La Terrasse

"La culture est une résistance à la distraction" Pasolini

Avignon / 2010 - Entretien Jacques Kraemer

Eternelle tragédie

Eternelle tragédie - Critique sortie Avignon / 2010

Publié le 10 juillet 2008

S’inspirant librement de Prométhée enchaîné par Eschyle, Jacques Kraemer a écrit un texte impressionnant par son actualité, sa qualité littéraire et sa profondeur. Il crée à l’occasion du festival la mise en scène et interprète le rôle-titre.

Pourquoi avez-vous choisi de vous emparer du mythe de Prométhée, et à la date de 2071?
 
Jacques Kraemer : Relisant l’ensemble des tragédies grecques, il m’est apparu comme une évidence que Prométhée était le mythe approprié pour évoquer les hantises de notre vécu d’aujourd’hui et les angoisses que nous pouvons légitimement nourrir pour un avenir assez proche… D’où ce choix de situer l’action de ce nouveau Prométhée en l’an 2071 – 200 ans auparavant, Rimbaud et ses camarades pensaient renverser le Veau d’or et monter à l’assaut du ciel…
 
Comment avez-vous déterminé le choix des autres personnages pour construire votre pièce?
 
J. K. : J’ai repris en grande partie la structure inventée par Eschyle dans Prométhée enchaîné. Il y aura donc les apparitions successives
des Océanides, concentrées par moi en un seul personnage, Océe,
de Io, transformée en animale femelle et poursuivie par Zeus,
de Hermès, enfin, l’émissaire de Zeus.
 
Ce théâtre très politique peut-il participer à une prise de conscience? Pensez-vous qu’il soit déjà trop tard pour sauver les “microbes cosmiques“ ?
 
J. K. : Le théâtre peut participer à une prise de conscience, de façon plus indirecte que les médias, études, documentaires etc… en s’adressant à la sensibilité d’un spectateur déjà informé et conscient. Comment peut agir le théâtre? Peut-être en suscitant une émotion qui ouvre l’être et le rende davantage sensible au destin et à la parole de l’Autre, de tous les autres. A chaque jour sa catastrophe, telle cette marée noire au large des côtes de Louisiane ! De plus en plus de catastrophes auront lieu au cours du siècle. Tout est en route : réchauffement climatique, extinction d’espèces, pollution gigantesque, inégalités planétaires croissantes.
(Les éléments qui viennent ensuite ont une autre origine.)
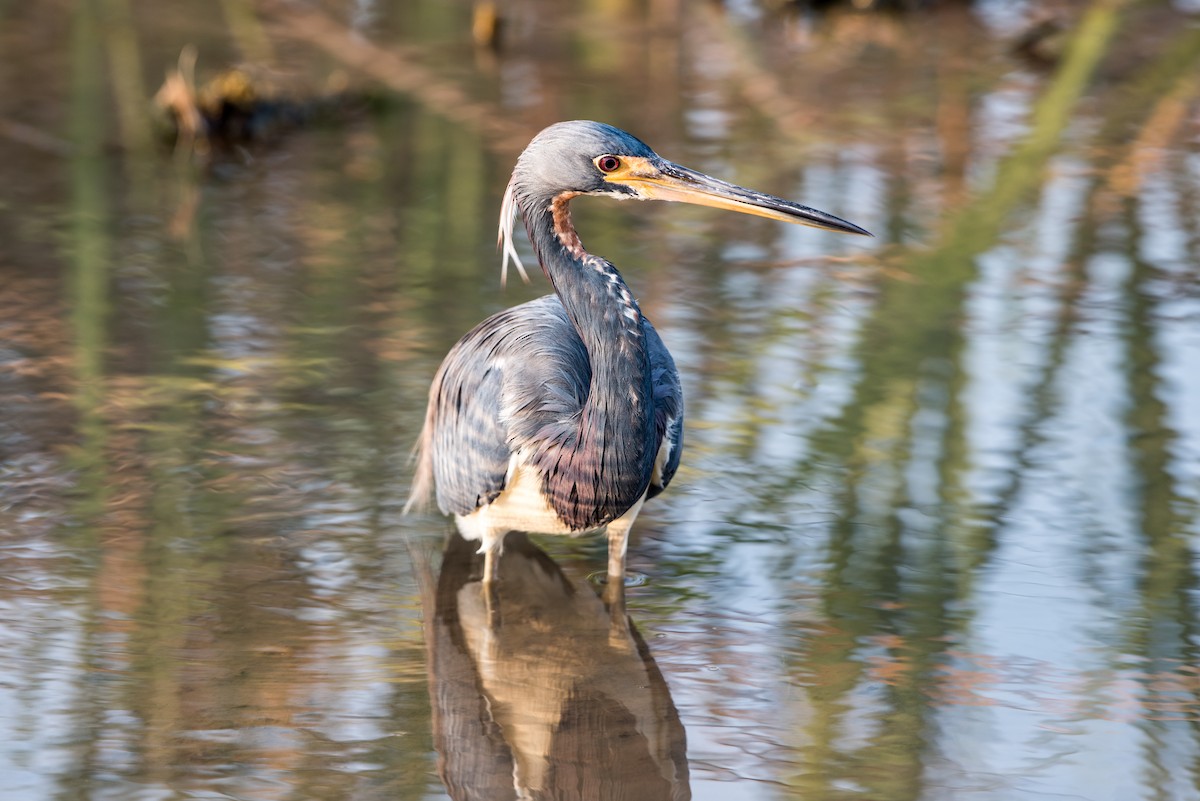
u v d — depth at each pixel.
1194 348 13.48
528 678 8.85
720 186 9.50
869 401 12.52
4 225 16.17
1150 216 16.95
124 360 13.05
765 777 7.88
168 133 19.52
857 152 19.00
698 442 11.84
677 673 8.92
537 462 9.60
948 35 24.83
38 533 10.28
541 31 24.83
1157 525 10.52
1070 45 20.98
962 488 11.12
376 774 7.85
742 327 13.96
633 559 10.30
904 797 7.67
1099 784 7.76
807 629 9.40
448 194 17.55
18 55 22.58
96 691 8.52
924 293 14.87
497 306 14.38
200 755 7.95
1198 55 22.17
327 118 20.34
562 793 7.71
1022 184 17.80
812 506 10.93
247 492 10.99
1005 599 9.70
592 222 16.89
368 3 26.14
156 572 9.88
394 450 11.64
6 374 12.68
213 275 15.02
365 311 14.21
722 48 23.97
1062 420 12.13
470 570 10.28
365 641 9.23
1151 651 9.09
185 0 26.12
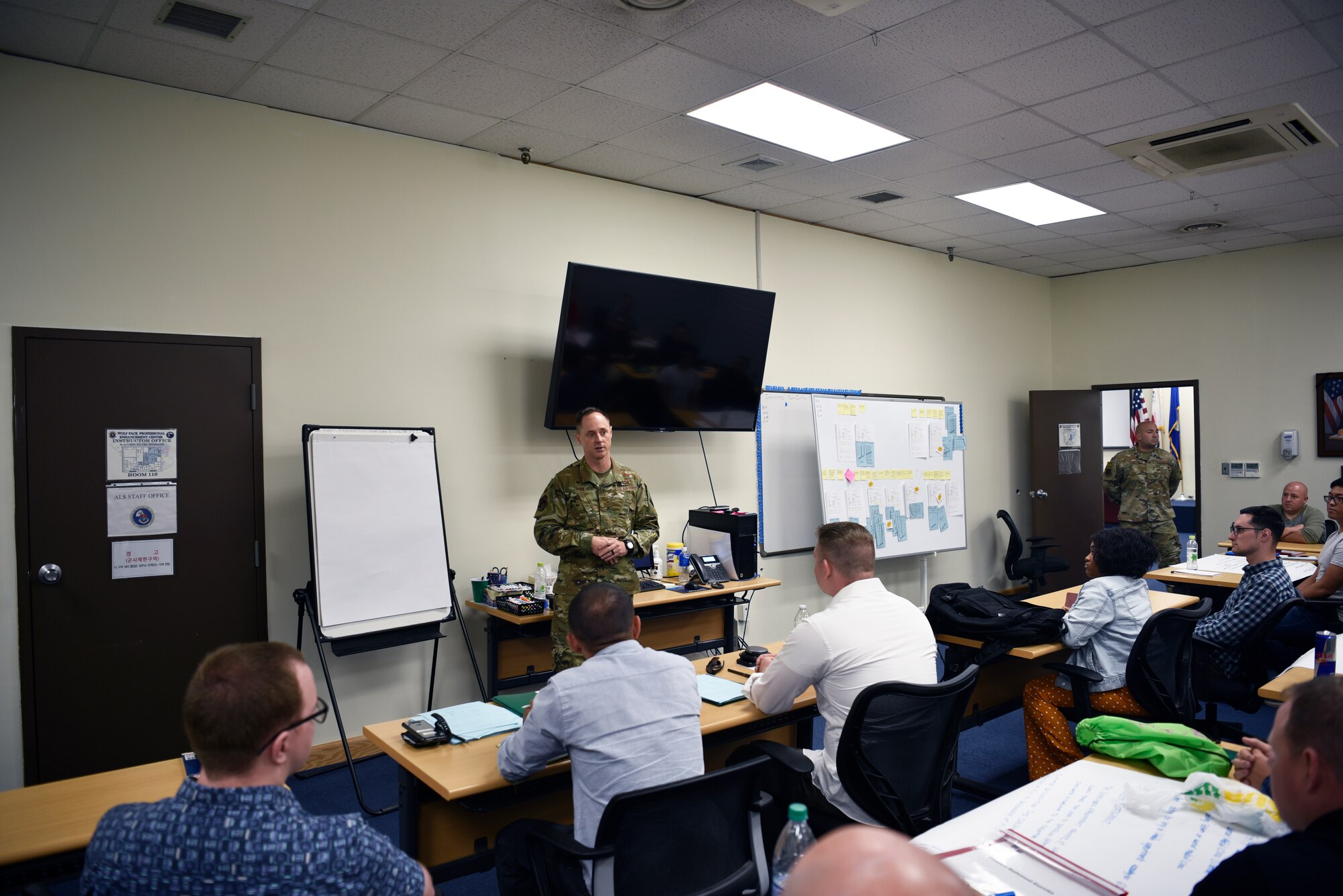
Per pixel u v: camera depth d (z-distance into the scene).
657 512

On ose encore espérer une réaction de survie de l’espèce humaine qui éviterait le suicide collectif.
 
« Il m’est apparu comme une évidence que Prométhée était le mythe approprié pour évoquer les hantises de notre vécu d’aujourd’hui. »
 
 
Comment concevez-vous ce puissant maître des Olympiens, bientôt renversé par un veau, idole cosmique ?
 
J. K. : Le système du Maître des Olympiens ( plus fort que les individus manipulés, asservis, broyés) a déjà renoncé à ses propres valeurs et laissé place au veau d’Or, non seulement “toujours debout”, mais envahissant tout. L’appât de l’argent est clairement aujourd’hui la cause des malheurs publics et des désastres.
 
Quelle scénographie avez-vous imaginée pour ce spectacle?
 
J. K. : Au premier plan sur un petit plateau de théâtre se tiendra un Prométhée d’âge canonique. Il verra apparaître comme en rêve, derrière un tulle : Océe dans une brume aquatique, Io, mi-femme, mi-fauve dans une cage; Hermès devant un cercle solaire incandescent. On recherche une sorte de statisme spectaculaire qui soit un tremplin pour un jeu d’une vaste amplitude entre éclats lyriques et retenue très intériorisée.
 
Propos recueillis par Agnès Santi


 

Prométhée 2071, texte et mise en scène Jacques Kraemer, du 8 au 28 juillet à 18h15 au Petit Louvre, 3 rue Félix Gras. Tél : 04 90 86 04 24.